§ YOUR GOAL
Which of the lines in the records below hold the string "Cabo"? Copy every one of them.

--- EXTRACTED RECORDS Enclosed Below ---

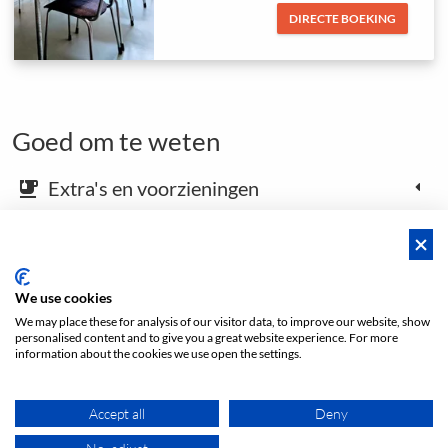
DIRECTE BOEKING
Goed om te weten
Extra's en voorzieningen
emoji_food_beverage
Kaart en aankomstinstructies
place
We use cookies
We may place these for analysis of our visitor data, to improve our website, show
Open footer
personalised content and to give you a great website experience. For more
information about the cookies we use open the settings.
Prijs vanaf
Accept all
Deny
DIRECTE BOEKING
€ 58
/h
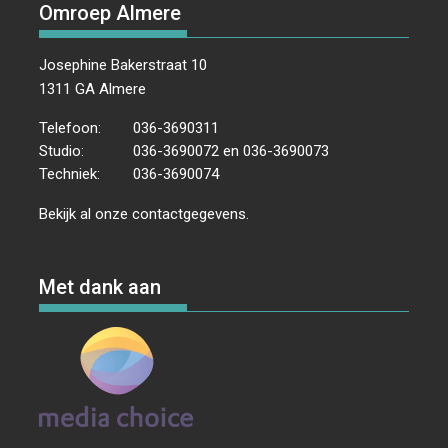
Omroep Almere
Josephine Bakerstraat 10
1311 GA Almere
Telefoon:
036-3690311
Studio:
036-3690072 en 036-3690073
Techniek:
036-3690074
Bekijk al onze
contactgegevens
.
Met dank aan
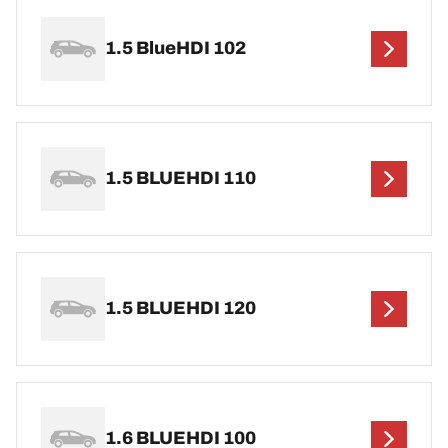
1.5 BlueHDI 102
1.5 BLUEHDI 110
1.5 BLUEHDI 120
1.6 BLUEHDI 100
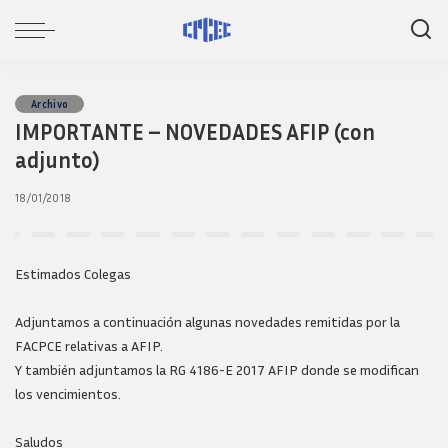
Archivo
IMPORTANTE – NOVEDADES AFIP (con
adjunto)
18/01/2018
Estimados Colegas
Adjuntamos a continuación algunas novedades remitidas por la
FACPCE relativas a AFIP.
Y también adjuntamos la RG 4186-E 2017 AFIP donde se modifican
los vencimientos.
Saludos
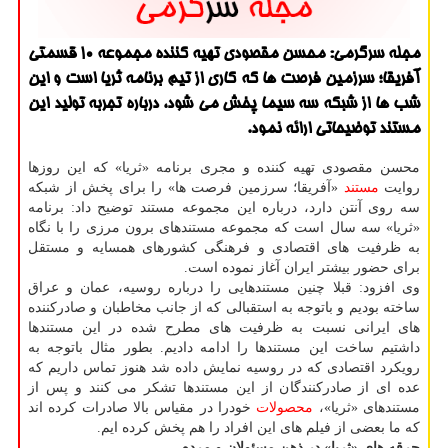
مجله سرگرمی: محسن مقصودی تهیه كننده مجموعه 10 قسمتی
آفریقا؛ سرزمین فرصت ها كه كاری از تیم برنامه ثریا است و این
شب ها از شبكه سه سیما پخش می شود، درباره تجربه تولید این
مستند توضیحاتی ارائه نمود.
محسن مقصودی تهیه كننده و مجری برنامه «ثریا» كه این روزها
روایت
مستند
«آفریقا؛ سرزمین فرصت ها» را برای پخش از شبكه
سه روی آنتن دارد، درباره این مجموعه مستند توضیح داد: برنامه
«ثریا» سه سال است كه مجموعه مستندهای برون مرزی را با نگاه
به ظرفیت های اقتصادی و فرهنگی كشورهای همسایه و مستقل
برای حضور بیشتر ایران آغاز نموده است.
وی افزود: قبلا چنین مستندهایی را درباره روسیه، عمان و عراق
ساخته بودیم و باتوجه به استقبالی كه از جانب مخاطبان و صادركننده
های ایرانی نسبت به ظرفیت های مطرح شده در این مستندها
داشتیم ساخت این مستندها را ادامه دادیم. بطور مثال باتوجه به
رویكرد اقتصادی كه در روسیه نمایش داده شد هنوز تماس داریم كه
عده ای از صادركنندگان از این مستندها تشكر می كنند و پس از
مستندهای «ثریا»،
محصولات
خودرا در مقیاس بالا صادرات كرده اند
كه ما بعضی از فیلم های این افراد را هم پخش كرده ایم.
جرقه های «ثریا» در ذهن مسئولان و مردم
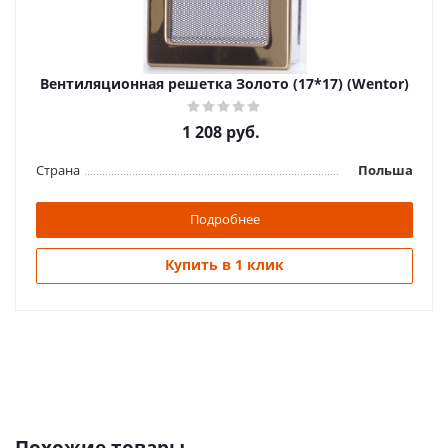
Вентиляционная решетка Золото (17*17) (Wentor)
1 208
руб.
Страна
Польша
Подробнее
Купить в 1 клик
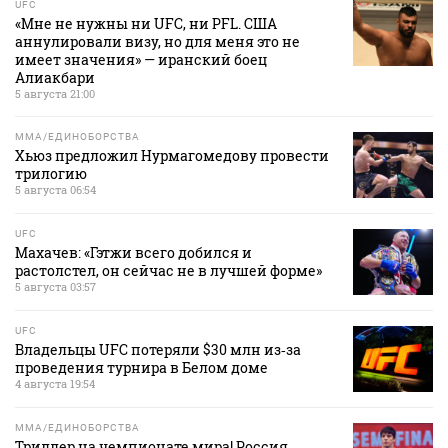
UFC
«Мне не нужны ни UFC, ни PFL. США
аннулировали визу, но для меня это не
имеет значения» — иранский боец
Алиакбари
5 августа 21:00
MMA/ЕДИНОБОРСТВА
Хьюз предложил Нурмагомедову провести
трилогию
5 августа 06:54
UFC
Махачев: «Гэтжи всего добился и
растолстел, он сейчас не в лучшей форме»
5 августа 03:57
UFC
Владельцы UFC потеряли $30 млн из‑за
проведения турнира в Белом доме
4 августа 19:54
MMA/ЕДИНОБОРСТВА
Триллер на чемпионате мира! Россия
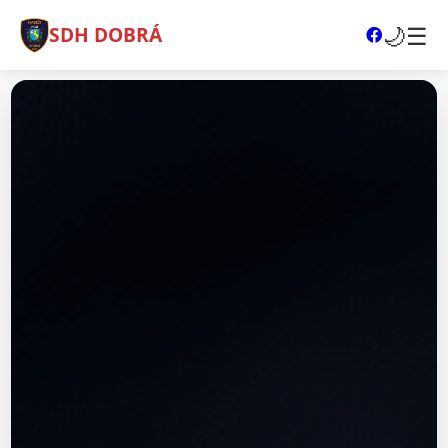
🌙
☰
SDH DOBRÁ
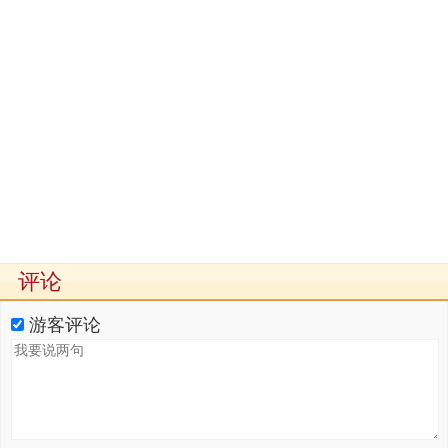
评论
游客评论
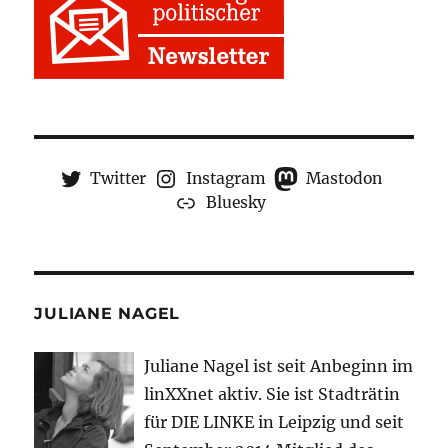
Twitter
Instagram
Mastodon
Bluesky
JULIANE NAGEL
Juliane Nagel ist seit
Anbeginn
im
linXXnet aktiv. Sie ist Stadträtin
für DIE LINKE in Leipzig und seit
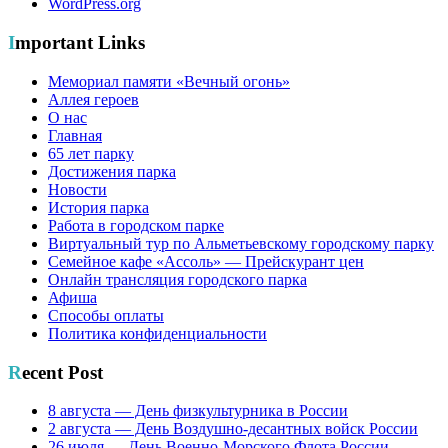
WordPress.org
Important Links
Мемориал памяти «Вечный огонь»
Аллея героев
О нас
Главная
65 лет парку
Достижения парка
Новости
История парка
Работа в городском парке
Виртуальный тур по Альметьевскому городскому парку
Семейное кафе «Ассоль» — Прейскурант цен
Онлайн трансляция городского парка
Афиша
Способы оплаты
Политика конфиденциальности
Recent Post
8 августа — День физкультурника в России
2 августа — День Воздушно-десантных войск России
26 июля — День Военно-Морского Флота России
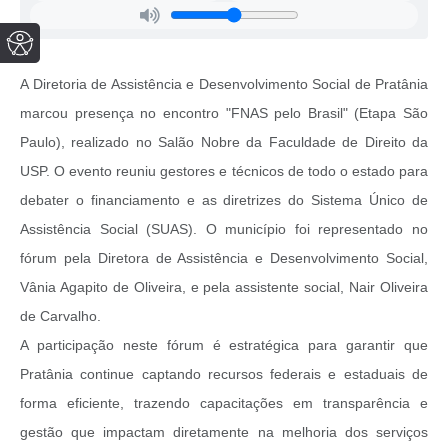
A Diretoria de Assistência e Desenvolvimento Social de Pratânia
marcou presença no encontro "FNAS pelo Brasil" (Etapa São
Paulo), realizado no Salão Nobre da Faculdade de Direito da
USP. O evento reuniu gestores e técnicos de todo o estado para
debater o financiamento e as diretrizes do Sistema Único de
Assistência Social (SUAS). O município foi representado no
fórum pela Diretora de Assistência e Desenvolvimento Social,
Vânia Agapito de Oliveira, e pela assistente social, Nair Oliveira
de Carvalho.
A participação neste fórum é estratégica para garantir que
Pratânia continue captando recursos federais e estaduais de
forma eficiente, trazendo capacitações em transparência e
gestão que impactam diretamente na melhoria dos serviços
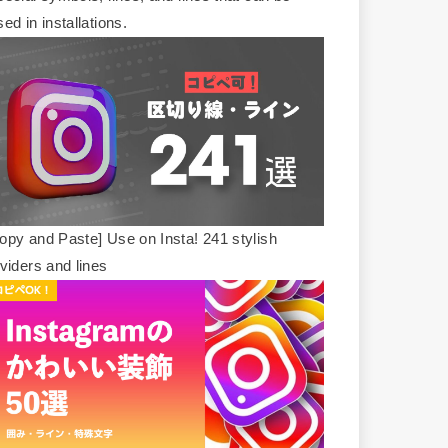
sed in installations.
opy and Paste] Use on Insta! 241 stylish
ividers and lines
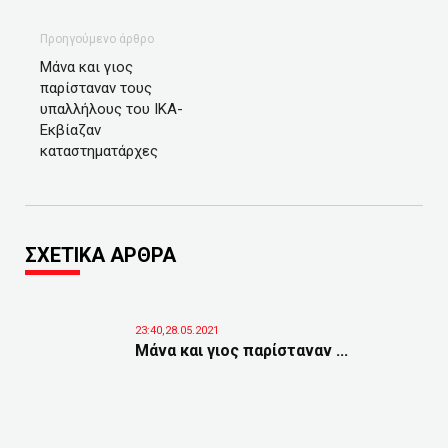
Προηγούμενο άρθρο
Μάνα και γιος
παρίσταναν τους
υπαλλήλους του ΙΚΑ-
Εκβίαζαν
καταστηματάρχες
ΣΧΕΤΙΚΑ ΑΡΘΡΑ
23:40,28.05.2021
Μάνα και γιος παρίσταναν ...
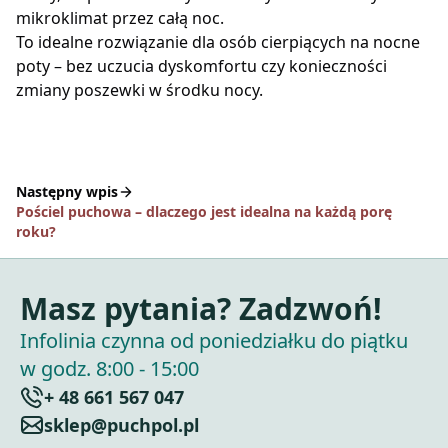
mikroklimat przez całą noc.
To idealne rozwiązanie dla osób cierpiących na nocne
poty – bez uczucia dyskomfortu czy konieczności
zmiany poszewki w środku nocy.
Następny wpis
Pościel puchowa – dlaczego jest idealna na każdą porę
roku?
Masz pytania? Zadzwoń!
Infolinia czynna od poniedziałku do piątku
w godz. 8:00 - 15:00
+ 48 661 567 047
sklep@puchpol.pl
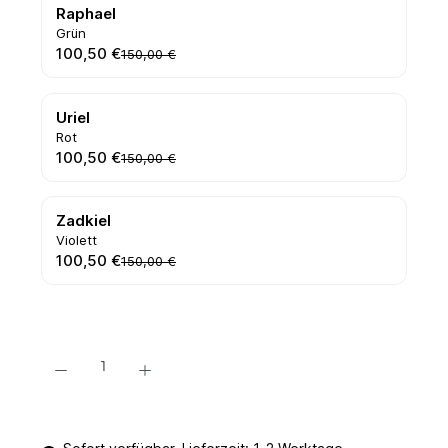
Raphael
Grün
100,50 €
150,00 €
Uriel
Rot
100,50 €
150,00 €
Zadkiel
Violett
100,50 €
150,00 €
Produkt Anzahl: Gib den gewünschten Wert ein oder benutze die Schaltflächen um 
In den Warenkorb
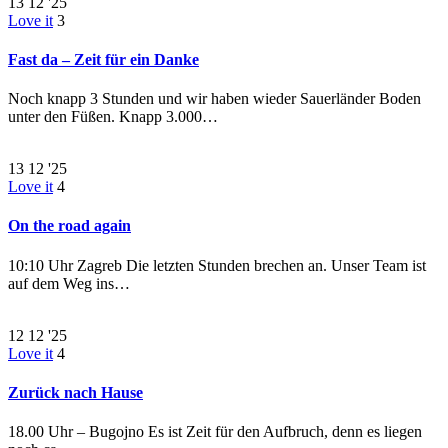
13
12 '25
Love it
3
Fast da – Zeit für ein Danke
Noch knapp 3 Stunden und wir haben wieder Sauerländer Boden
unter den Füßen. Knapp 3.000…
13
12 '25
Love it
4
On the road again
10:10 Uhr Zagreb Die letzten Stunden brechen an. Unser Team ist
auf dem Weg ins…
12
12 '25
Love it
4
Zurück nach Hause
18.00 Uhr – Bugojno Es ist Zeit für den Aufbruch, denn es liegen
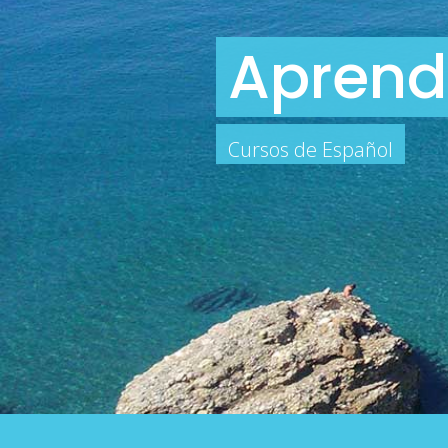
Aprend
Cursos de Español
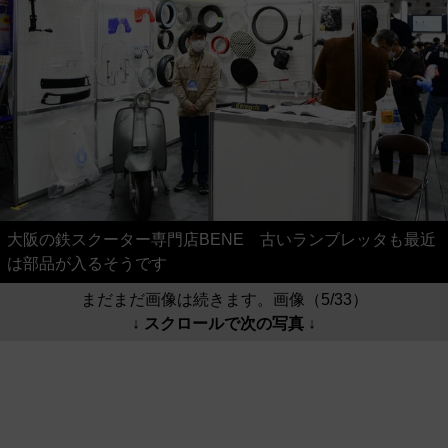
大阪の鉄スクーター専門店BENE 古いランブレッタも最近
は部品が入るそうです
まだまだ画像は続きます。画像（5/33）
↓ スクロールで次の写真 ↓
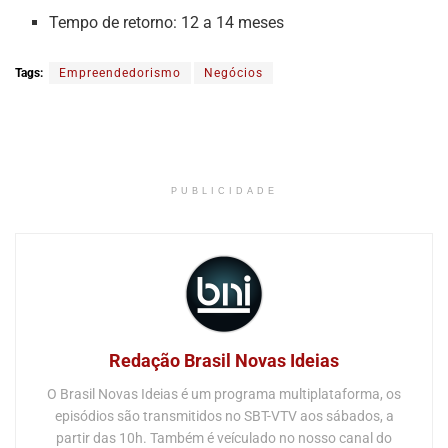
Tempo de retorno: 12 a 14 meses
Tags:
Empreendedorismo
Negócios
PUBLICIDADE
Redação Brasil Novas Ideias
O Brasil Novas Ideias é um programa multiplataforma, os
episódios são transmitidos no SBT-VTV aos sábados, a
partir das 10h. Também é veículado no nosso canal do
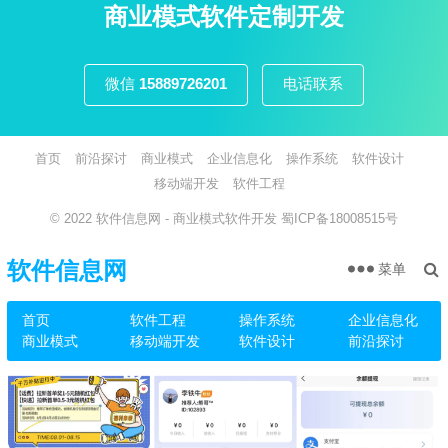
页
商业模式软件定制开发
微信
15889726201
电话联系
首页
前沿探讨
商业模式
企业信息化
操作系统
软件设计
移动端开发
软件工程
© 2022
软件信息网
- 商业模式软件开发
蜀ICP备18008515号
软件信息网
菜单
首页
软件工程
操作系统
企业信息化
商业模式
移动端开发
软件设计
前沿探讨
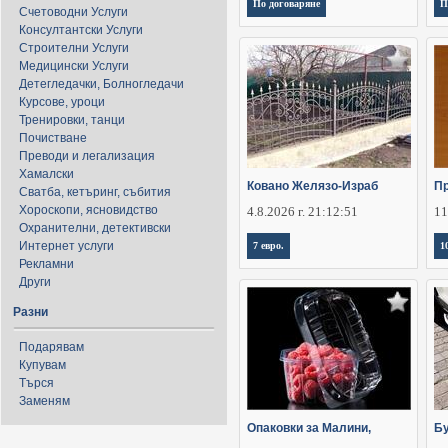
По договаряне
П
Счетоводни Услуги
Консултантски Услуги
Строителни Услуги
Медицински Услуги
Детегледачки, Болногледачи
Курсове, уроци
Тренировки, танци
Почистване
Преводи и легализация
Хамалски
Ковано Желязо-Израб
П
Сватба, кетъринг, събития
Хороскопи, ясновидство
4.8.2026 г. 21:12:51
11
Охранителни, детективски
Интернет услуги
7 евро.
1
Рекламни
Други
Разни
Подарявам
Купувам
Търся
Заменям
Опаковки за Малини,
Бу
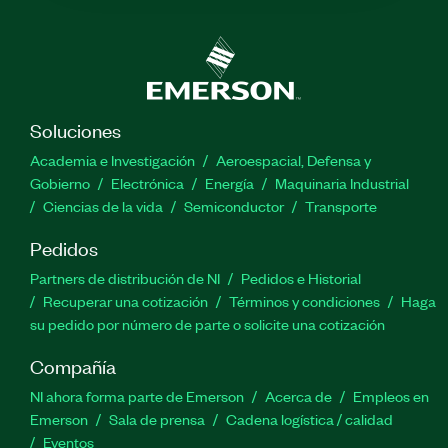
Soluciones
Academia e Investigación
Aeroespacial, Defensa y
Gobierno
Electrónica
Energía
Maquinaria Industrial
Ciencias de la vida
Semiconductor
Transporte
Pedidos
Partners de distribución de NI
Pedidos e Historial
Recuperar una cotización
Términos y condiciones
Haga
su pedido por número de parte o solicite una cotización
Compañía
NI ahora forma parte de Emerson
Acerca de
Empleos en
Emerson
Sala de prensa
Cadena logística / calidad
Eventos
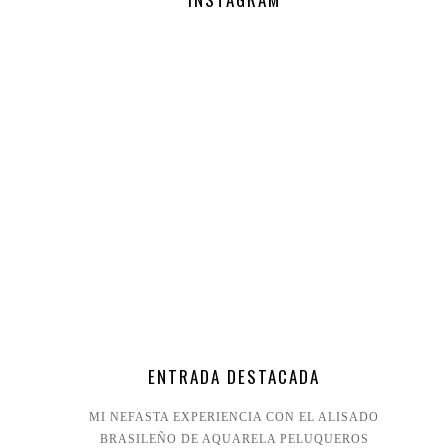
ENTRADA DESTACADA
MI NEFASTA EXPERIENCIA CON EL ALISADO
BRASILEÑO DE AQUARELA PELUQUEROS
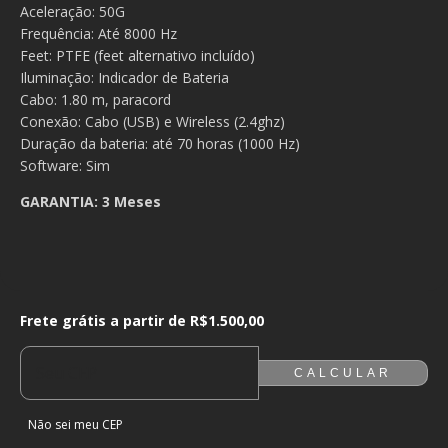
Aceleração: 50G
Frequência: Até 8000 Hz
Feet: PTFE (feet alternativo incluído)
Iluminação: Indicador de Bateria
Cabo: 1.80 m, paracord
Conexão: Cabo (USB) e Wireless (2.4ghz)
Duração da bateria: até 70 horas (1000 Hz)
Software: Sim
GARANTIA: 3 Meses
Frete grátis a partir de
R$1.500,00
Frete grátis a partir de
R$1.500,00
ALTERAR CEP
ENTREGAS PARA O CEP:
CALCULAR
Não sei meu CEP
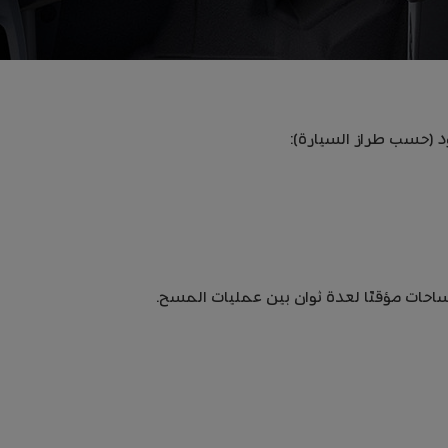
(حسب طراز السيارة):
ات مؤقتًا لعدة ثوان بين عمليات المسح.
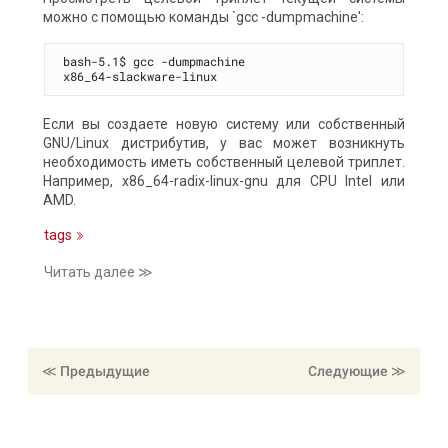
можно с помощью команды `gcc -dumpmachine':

--- End of Enclosed EXTRACTED RECORDS ---

§ SOLUTION
Cabo: 1.80 m, paracord
Conexão: Cabo (USB) e Wireless (2.4ghz)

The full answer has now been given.